The next morning the porters woke us up at 3.45am. Dan sang me Happy Birthday and when we got to the dinning tent I was chuffed to find two birthday cakes iced with "Happy Birthday Laura" in Spanish. I was so amazed that they´d managed to ice and make cakes on the top of the mountain. It was awesome. Everyone sang Happy Birthday and then at 4am we all tucked into the cake. It was great! Then Dan gave me a present of Cadbury´s (the best present he could have got), and a card from my family. That made me really weepy as I know they must have got and written it months ago.

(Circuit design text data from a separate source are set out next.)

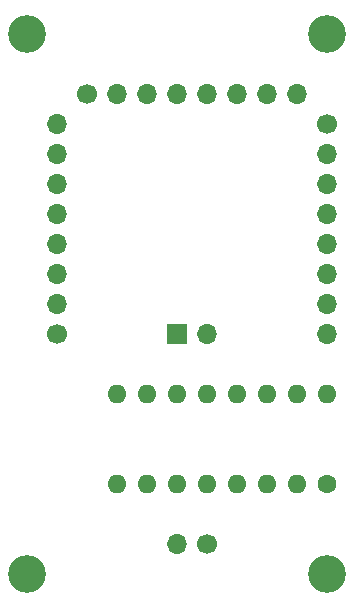
<source format=gbr>
%TF.GenerationSoftware,KiCad,Pcbnew,7.0.8*%
%TF.CreationDate,2023-10-26T02:27:46+02:00*%
%TF.ProjectId,chessbot,63686573-7362-46f7-942e-6b696361645f,rev?*%
%TF.SameCoordinates,Original*%
%TF.FileFunction,Soldermask,Bot*%
%TF.FilePolarity,Negative*%
%FSLAX46Y46*%
G04 Gerber Fmt 4.6, Leading zero omitted, Abs format (unit mm)*
G04 Created by KiCad (PCBNEW 7.0.8) date 2023-10-26 02:27:46*
%MOMM*%
%LPD*%
G01*
G04 APERTURE LIST*
%ADD10C,3.200000*%
%ADD11C,1.600000*%
%ADD12O,1.600000X1.600000*%
%ADD13C,1.700000*%
%ADD14O,1.700000X1.700000*%
%ADD15R,1.700000X1.700000*%
G04 APERTURE END LIST*
D10*
%TO.C,H4*%
X15240000Y-15240000D03*
%TD*%
%TO.C,H3*%
X40640000Y-15240000D03*
%TD*%
D11*
%TO.C,L293D1*%
X40640000Y-53340000D03*
D12*
X38100000Y-53340000D03*
X35560000Y-53340000D03*
X33020000Y-53340000D03*
X30480000Y-53340000D03*
X27940000Y-53340000D03*
X25400000Y-53340000D03*
X22860000Y-53340000D03*
X22860000Y-45720000D03*
X25400000Y-45720000D03*
X27940000Y-45720000D03*
X30480000Y-45720000D03*
X33020000Y-45720000D03*
X35560000Y-45720000D03*
X38100000Y-45720000D03*
X40640000Y-45720000D03*
%TD*%
D13*
%TO.C,VCC_Flash1*%
X20320000Y-20320000D03*
D14*
X22860000Y-20320000D03*
X25400000Y-20320000D03*
X27940000Y-20320000D03*
X30480000Y-20320000D03*
X33020000Y-20320000D03*
X35560000Y-20320000D03*
X38100000Y-20320000D03*
%TD*%
D13*
%TO.C,Conn_ESP1*%
X40640000Y-22890000D03*
D14*
X40640000Y-25430000D03*
X40640000Y-27970000D03*
X40640000Y-30510000D03*
X40640000Y-33050000D03*
X40640000Y-35590000D03*
X40640000Y-38130000D03*
X40640000Y-40670000D03*
%TD*%
D13*
%TO.C,Conn_ESP2*%
X17780000Y-40640000D03*
D14*
X17780000Y-38100000D03*
X17780000Y-35560000D03*
X17780000Y-33020000D03*
X17780000Y-30480000D03*
X17780000Y-27940000D03*
X17780000Y-25400000D03*
X17780000Y-22860000D03*
%TD*%
D15*
%TO.C,M2*%
X27940000Y-40640000D03*
D14*
X30480000Y-40640000D03*
%TD*%
D13*
%TO.C,M1*%
X30480000Y-58420000D03*
D14*
X27940000Y-58420000D03*
%TD*%
D10*
%TO.C,H2*%
X40640000Y-60960000D03*
%TD*%
%TO.C,H1*%
X15240000Y-60960000D03*
%TD*%
M02*

</source>
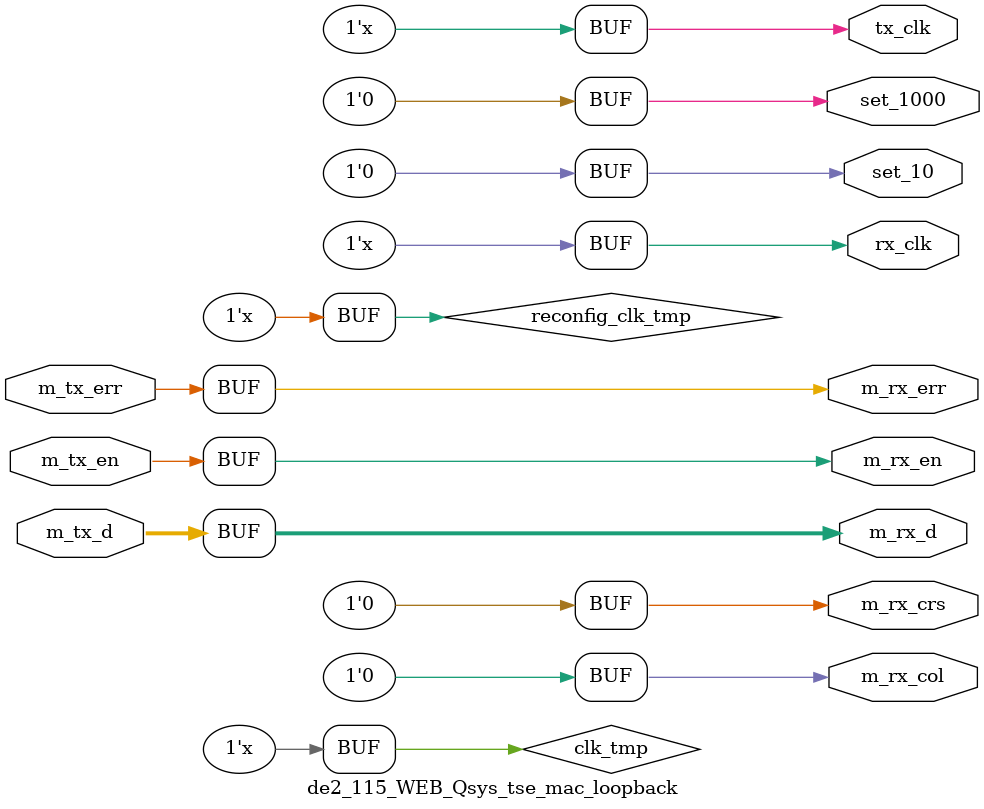
<source format=v>

`timescale 1ns / 1ps

module de2_115_WEB_Qsys_tse_mac_loopback (

  rx_clk,
  tx_clk,
  m_tx_d,
  m_tx_en,
  m_tx_err,
  m_rx_d,
  m_rx_en,
  m_rx_err,
  m_rx_col,
  m_rx_crs,
  set_1000,
  set_10


);


  output rx_clk;
  output tx_clk;
  input [3:0] m_tx_d;
  input m_tx_en;
  input m_tx_err;
  output [3:0] m_rx_d;
  output m_rx_en;
  output m_rx_err;
  output m_rx_col;
  output m_rx_crs;
  output set_10;
  output set_1000;


  reg clk_tmp;
  initial
     clk_tmp <= 1'b0;
  always
     #4 clk_tmp <= ~clk_tmp;
  reg reconfig_clk_tmp;
  initial
     reconfig_clk_tmp <= 1'b0;
  always
     #20 reconfig_clk_tmp <= ~reconfig_clk_tmp;

  assign rx_clk = clk_tmp;
  assign tx_clk = clk_tmp;
  assign m_rx_d=m_tx_d;
  assign m_rx_en=m_tx_en;
  assign m_rx_err=m_tx_err;
  assign m_rx_col=0;
  assign m_rx_crs=0;
  assign set_1000=0;
  assign set_10=0;


endmodule

</source>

Then we were off to join the queue to get onto the trail, as the gate to it didn´t open up until 5.30am. Flavio made us all queue-jump which made us very unpopular and uncomfortable, as everyone else was moaning at us. After a bit of a wait though the gates opened up and the mad dash to the Sun Gate began, as we were aiming to get there to see the sun rise. Even those amongst us who felt ill went for it, barely noticing the pain because of the beautiful mountains around us. We definitely did notice the ladder-steep steps though. We were soon there, but couldn´t see Machu Picchu for clouds so we all sat down to wait for them to lift. At one point a few people screamed when a rudely-awakened snake slithered out of one of the walls, but basically we just all willed the clouds to rise.
Eventually they did and there it was. The place I´d wanted to see since I´d heard about it, the place that had been forgotten by its country until 100 years ago, and the place we´d all hiked for a painful four days to reach. I don´t think I have the words to describe the sight spread out below us, and even photographs can´t do it justice. Machu Picchu is amazing. After admiring it from the Sun Gate we began the final descent down into the city itself. We then spent a few hours exploring it with Flavio and I was bowled over. It was so well made, and has such a sad history. It really is the most magical place and I still can´t quite believe I´ve actually been there.
After having our fill there we all got the (terrifying) bus down to Aques Calientes where we had a much welcome and deserved lunch. We all enjoyed the "proper" loos, soap and cold drinks, and I managed to speak to Mum which was great. We then made our way back to Cuzco by train and bus, and then had showers we´d been dreaming of for days.
Last night we had dinner at Los Perros, complete with potato skins and cocktails, with John, Rachel, Lisa and Shaun from our trek. It was a lovely end to a very unusual but extremely memorable birthday.